Top of Given passage
Published online by Cambridge University Press: 22 September 2009
The most obvious and most abundant theological resource on healing is the stories in the Synoptic Gospels. Mark's Gospel alone contains thirteen healing stories (most with parallels in Matthew and/or Luke) together with four general summaries of healings. There are also two further healing stories contained in the joint material in Matthew and Luke, five in Luke alone and three in Matthew alone. Healing stories are also recounted in John and Acts, but they are less frequent.
Given the sheer abundance of the Synoptic healing stories there can be little doubt that, whatever the difficulties there are in establishing other incontestable data about the historical ministry of Jesus, it was much concerned with healing. There is a rare point of agreement here among recent biblical scholars. To give just three examples, Howard Clark Kee, Gerd Theissen and Bruce J. Malina – all scholars who have made a major contribution to understanding the social world of the New Testament – agree that the Synoptic healing stories really do reflect Jesus' historical ministry.
Howard Clark Kee concludes in his Medicine, Miracle and Magic in New Testament Times:
The phenomenon of healing in the gospels and elsewhere in the New Testament is a central factor in primitive Christianity, and was so from the beginning of the movement. It is not a later addendum to the tradition, introduced in order to make Jesus more appealing to the Hellenistic world, but was a major feature of the Jesus tradition from the outset. Indeed, it is almost certainly a part of the historical core of that tradition, even though it is likely to have been embellished in the process of transmission. The performance of miracles in first-century Judaism is adequately attested even though the significance given to it in the Jesus tradition – signs of the inbreaking of the New Age – is a distinctive development of the apocalyptic tradition, especially as we see it in Daniel. As the gospels attest, and as the evidence of the Hellenistic healing cults suggests, the performance of healings and exorcisms by Jesus was seen as a central factor in the rapidly developed movement that Jesus called forth in Palestine and Syria, as well as in the astonishing spread of Christianity throughout the Mediterranean world.
Bottom of Given passage
Top of Entries supplied
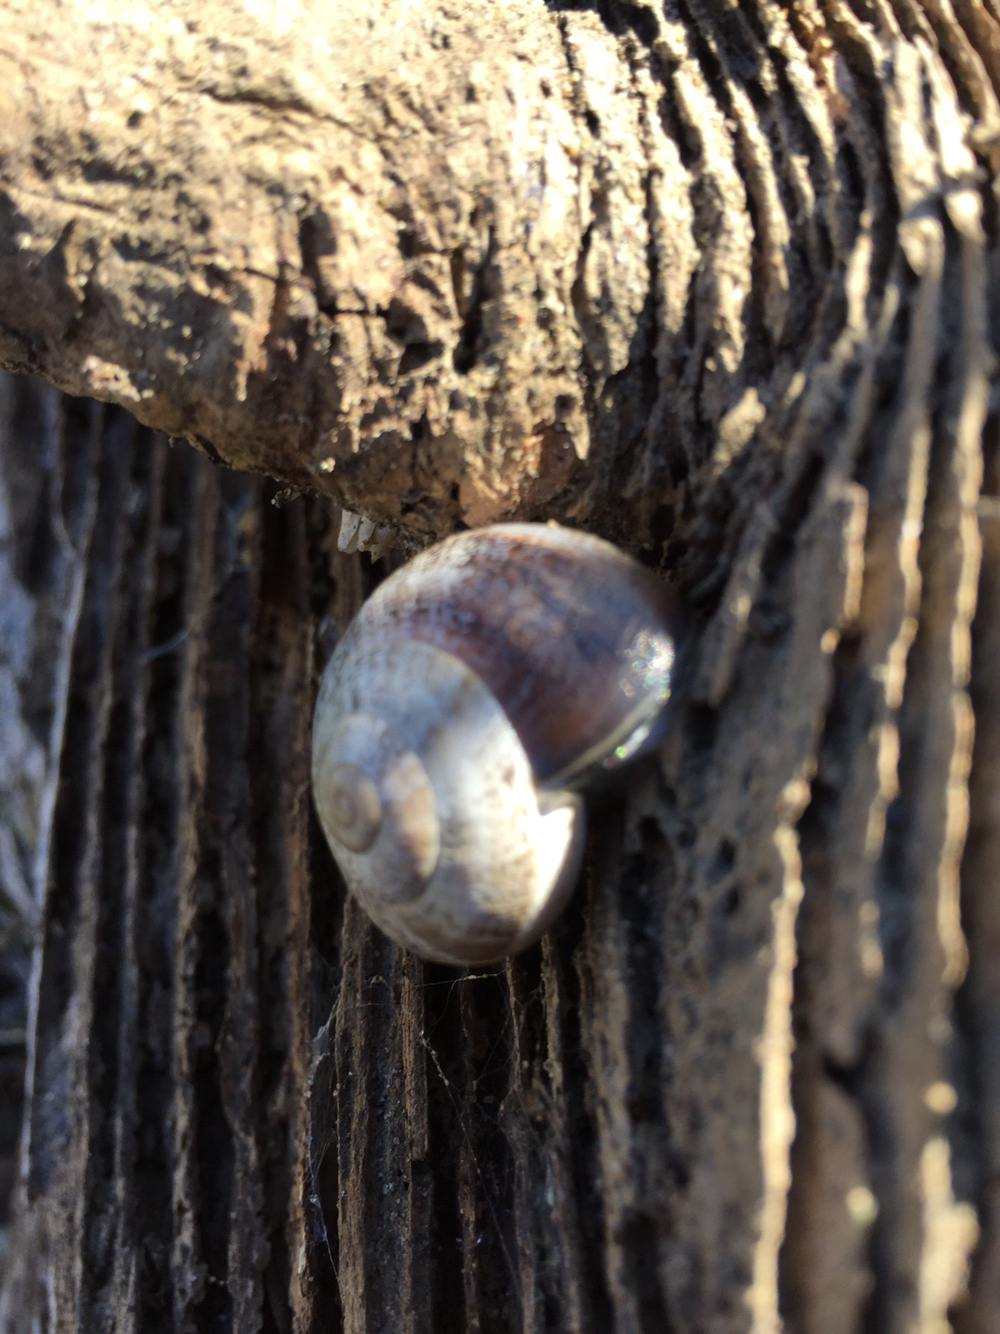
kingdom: Animalia
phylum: Mollusca
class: Gastropoda
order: Stylommatophora
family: Helicidae
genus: Otala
Bottom of Entries supplied
▶ Exercises
1. According to the passage on healing stories, how many healing stories does Mark's Gospel contain?
2. Summarize the passage on healing stories in two sentences.
The rows are separate material and are not connected to the passage on healing stories.

▶ Per-task outputs
1. Mark's Gospel contains thirteen healing stories.

2. The Synoptic Gospels hold many healing stories, with Mark alone containing thirteen, while John and Acts recount them less often. Recent scholars such as Howard Clark Kee, Gerd Theissen and Bruce J. Malina agree that these stories reflect Jesus' historical ministry, and Kee concludes that healing was a central feature of the Jesus tradition from the beginning.